Dr Lynch confirmed that services to be provided to applicants will include an income support approach that will most likely involve supplementary welfare allowance or an equivalent rate of payment for phase two applicants once they leave phase one. This will include Child Support payments.

Phase one is when the applicant is resident in the Reception and Integration system while Phase two refers to when the applicant has been transferred after four months to own door accommodation.

All applicants will also receive comprehensive information about, and access to Legal Aid Board services, health services, education supports, childcare and employment activation and childcare will be provided to enable parents to attend English language classes.

Vulnerable applicants will have additional supports provided to them by NGOs contracted by the Department and all accommodation units will be managed by independent not-for-profit organisations operating on behalf of the State.

Dr Lynch said that his Department is also working in collaboration with housing experts to prepare advice on “the optimal ownership model” for the accommodation, as well as on a funding model to enable approved housing bodies and other NGO’s “to act as our delivery partners for the accommodation and supports element of the new system.”

A total of €28.1 million has been allocated to the Department in 2022 for the implementation of the new model of accommodation.

Fianna Fail TD Padraig O’Sullivan, raised concerns that the budget allocation of €28.1 will “probably will not scratch the surface in providing accommodation for those applicants who are subsequently successful.”

In response Dr Lynch stated:

“We have an agreement with the Department of Public Expenditure and Reform that in the event we require further funding during 2022, it will be forthcoming.
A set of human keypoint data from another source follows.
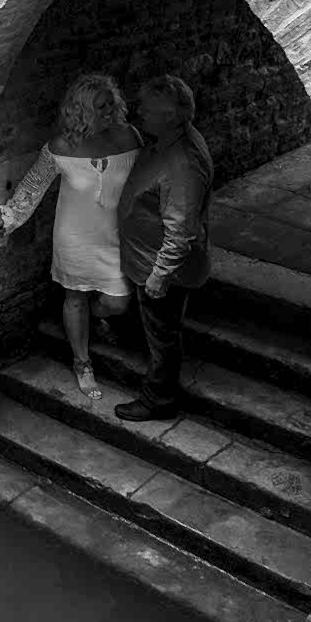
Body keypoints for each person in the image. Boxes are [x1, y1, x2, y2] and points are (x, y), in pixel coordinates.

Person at [0, 74, 142, 399]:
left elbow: (145, 180)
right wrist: (9, 217)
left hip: (116, 238)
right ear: (81, 111)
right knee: (74, 297)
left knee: (117, 302)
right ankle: (82, 363)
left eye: (110, 104)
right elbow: (33, 186)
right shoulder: (61, 147)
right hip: (75, 238)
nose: (108, 112)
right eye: (99, 107)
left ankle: (97, 317)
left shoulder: (130, 137)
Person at [113, 75, 213, 422]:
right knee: (157, 330)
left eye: (147, 109)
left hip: (159, 268)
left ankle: (159, 398)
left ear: (170, 116)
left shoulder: (182, 163)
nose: (139, 112)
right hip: (142, 258)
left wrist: (160, 276)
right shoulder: (167, 140)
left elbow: (181, 230)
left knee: (163, 336)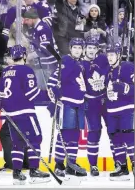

I do not believe a shortage of budget in 2022 or in subsequent years will be an obstacle for us. I am satisfied the money we have for 2022 is a very good start and we will plan on that basis.”

Dr Lynch also confirmed that the Department of Justice is investing in a new IT system and in online applications, to speed up and streamline the processing of applications. The Department of Justice also plans to train more staff to be decision-makers, “to be able to conduct reviews and to carry out reports and to complete reports” on the application process.